*** Given data ***

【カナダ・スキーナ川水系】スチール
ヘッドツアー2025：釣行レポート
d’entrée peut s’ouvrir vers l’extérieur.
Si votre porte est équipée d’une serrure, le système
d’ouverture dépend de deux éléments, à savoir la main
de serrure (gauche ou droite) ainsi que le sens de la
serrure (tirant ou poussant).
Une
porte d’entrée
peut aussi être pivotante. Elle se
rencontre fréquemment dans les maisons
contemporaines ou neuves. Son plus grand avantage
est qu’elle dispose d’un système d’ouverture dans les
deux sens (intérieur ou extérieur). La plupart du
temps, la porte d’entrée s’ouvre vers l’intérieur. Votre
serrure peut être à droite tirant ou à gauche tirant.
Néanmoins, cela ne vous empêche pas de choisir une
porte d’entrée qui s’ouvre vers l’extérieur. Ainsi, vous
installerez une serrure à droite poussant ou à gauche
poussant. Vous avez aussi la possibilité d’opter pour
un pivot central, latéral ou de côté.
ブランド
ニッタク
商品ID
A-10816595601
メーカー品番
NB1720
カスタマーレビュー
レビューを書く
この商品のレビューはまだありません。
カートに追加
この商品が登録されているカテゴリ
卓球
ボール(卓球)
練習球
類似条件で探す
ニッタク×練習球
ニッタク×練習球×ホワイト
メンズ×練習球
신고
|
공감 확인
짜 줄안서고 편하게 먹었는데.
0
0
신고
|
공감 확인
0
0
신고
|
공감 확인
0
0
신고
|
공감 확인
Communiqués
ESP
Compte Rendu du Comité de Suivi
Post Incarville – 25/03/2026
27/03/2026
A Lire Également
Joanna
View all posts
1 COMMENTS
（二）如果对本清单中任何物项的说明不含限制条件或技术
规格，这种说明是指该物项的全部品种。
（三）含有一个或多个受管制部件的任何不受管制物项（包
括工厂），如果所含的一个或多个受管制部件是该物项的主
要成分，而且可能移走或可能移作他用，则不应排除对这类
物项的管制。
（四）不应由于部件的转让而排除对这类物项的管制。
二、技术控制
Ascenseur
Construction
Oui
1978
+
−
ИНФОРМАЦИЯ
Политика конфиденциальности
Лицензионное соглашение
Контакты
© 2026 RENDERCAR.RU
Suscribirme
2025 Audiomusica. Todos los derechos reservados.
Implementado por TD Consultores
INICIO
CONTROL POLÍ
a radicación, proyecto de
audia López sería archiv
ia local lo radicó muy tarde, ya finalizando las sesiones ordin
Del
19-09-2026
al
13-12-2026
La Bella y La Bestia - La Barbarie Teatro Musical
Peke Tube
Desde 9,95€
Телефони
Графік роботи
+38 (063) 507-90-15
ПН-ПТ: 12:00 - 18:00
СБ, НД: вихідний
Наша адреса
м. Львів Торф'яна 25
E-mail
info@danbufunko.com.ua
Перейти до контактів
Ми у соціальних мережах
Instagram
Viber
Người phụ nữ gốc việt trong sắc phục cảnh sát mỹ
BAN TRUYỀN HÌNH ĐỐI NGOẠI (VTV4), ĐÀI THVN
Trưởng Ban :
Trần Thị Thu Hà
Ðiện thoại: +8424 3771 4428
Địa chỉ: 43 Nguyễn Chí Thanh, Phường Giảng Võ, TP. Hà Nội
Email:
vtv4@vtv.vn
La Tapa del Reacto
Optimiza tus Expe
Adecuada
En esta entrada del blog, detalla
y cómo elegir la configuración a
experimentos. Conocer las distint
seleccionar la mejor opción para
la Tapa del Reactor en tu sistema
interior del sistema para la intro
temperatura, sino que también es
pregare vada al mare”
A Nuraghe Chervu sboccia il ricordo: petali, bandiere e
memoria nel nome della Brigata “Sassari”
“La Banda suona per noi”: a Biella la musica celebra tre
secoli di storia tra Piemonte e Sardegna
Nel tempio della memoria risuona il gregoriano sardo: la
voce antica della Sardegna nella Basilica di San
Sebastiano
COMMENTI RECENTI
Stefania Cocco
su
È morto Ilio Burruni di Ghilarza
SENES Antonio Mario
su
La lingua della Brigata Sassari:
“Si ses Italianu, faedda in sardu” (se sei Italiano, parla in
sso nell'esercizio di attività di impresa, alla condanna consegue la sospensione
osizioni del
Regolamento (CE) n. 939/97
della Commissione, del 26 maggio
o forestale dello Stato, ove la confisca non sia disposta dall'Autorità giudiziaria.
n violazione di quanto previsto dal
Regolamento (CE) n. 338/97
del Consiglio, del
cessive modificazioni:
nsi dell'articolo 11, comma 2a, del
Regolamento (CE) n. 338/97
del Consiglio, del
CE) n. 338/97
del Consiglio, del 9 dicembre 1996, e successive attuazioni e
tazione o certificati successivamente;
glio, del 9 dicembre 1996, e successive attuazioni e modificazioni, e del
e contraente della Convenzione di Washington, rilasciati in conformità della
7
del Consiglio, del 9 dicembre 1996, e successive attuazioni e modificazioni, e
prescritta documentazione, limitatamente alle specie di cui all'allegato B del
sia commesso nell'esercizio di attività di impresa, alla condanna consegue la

*** End of Given data ***

• **Exercise details**: Repeat the records. Match them exactly.

• **Solution to this task**:
【カナダ・スキーナ川水系】スチール
ヘッドツアー2025：釣行レポート
d’entrée peut s’ouvrir vers l’extérieur.
Si votre porte est équipée d’une serrure, le système
d’ouverture dépend de deux éléments, à savoir la main
de serrure (gauche ou droite) ainsi que le sens de la
serrure (tirant ou poussant).
Une
porte d’entrée
peut aussi être pivotante. Elle se
rencontre fréquemment dans les maisons
contemporaines ou neuves. Son plus grand avantage
est qu’elle dispose d’un système d’ouverture dans les
deux sens (intérieur ou extérieur). La plupart du
temps, la porte d’entrée s’ouvre vers l’intérieur. Votre
serrure peut être à droite tirant ou à gauche tirant.
Néanmoins, cela ne vous empêche pas de choisir une
porte d’entrée qui s’ouvre vers l’extérieur. Ainsi, vous
installerez une serrure à droite poussant ou à gauche
poussant. Vous avez aussi la possibilité d’opter pour
un pivot central, latéral ou de côté.
ブランド
ニッタク
商品ID
A-10816595601
メーカー品番
NB1720
カスタマーレビュー
レビューを書く
この商品のレビューはまだありません。
カートに追加
この商品が登録されているカテゴリ
卓球
ボール(卓球)
練習球
類似条件で探す
ニッタク×練習球
ニッタク×練習球×ホワイト
メンズ×練習球
신고
|
공감 확인
짜 줄안서고 편하게 먹었는데.
0
0
신고
|
공감 확인
0
0
신고
|
공감 확인
0
0
신고
|
공감 확인
Communiqués
ESP
Compte Rendu du Comité de Suivi
Post Incarville – 25/03/2026
27/03/2026
A Lire Également
Joanna
View all posts
1 COMMENTS
（二）如果对本清单中任何物项的说明不含限制条件或技术
规格，这种说明是指该物项的全部品种。
（三）含有一个或多个受管制部件的任何不受管制物项（包
括工厂），如果所含的一个或多个受管制部件是该物项的主
要成分，而且可能移走或可能移作他用，则不应排除对这类
物项的管制。
（四）不应由于部件的转让而排除对这类物项的管制。
二、技术控制
Ascenseur
Construction
Oui
1978
+
−
ИНФОРМАЦИЯ
Политика конфиденциальности
Лицензионное соглашение
Контакты
© 2026 RENDERCAR.RU
Suscribirme
2025 Audiomusica. Todos los derechos reservados.
Implementado por TD Consultores
INICIO
CONTROL POLÍ
a radicación, proyecto de
audia López sería archiv
ia local lo radicó muy tarde, ya finalizando las sesiones ordin
Del
19-09-2026
al
13-12-2026
La Bella y La Bestia - La Barbarie Teatro Musical
Peke Tube
Desde 9,95€
Телефони
Графік роботи
+38 (063) 507-90-15
ПН-ПТ: 12:00 - 18:00
СБ, НД: вихідний
Наша адреса
м. Львів Торф'яна 25
E-mail
info@danbufunko.com.ua
Перейти до контактів
Ми у соціальних мережах
Instagram
Viber
Người phụ nữ gốc việt trong sắc phục cảnh sát mỹ
BAN TRUYỀN HÌNH ĐỐI NGOẠI (VTV4), ĐÀI THVN
Trưởng Ban :
Trần Thị Thu Hà
Ðiện thoại: +8424 3771 4428
Địa chỉ: 43 Nguyễn Chí Thanh, Phường Giảng Võ, TP. Hà Nội
Email:
vtv4@vtv.vn
La Tapa del Reacto
Optimiza tus Expe
Adecuada
En esta entrada del blog, detalla
y cómo elegir la configuración a
experimentos. Conocer las distint
seleccionar la mejor opción para
la Tapa del Reactor en tu sistema
interior del sistema para la intro
temperatura, sino que también es
pregare vada al mare”
A Nuraghe Chervu sboccia il ricordo: petali, bandiere e
memoria nel nome della Brigata “Sassari”
“La Banda suona per noi”: a Biella la musica celebra tre
secoli di storia tra Piemonte e Sardegna
Nel tempio della memoria risuona il gregoriano sardo: la
voce antica della Sardegna nella Basilica di San
Sebastiano
COMMENTI RECENTI
Stefania Cocco
su
È morto Ilio Burruni di Ghilarza
SENES Antonio Mario
su
La lingua della Brigata Sassari:
“Si ses Italianu, faedda in sardu” (se sei Italiano, parla in
sso nell'esercizio di attività di impresa, alla condanna consegue la sospensione
osizioni del
Regolamento (CE) n. 939/97
della Commissione, del 26 maggio
o forestale dello Stato, ove la confisca non sia disposta dall'Autorità giudiziaria.
n violazione di quanto previsto dal
Regolamento (CE) n. 338/97
del Consiglio, del
cessive modificazioni:
nsi dell'articolo 11, comma 2a, del
Regolamento (CE) n. 338/97
del Consiglio, del
CE) n. 338/97
del Consiglio, del 9 dicembre 1996, e successive attuazioni e
tazione o certificati successivamente;
glio, del 9 dicembre 1996, e successive attuazioni e modificazioni, e del
e contraente della Convenzione di Washington, rilasciati in conformità della
7
del Consiglio, del 9 dicembre 1996, e successive attuazioni e modificazioni, e
prescritta documentazione, limitatamente alle specie di cui all'allegato B del
sia commesso nell'esercizio di attività di impresa, alla condanna consegue la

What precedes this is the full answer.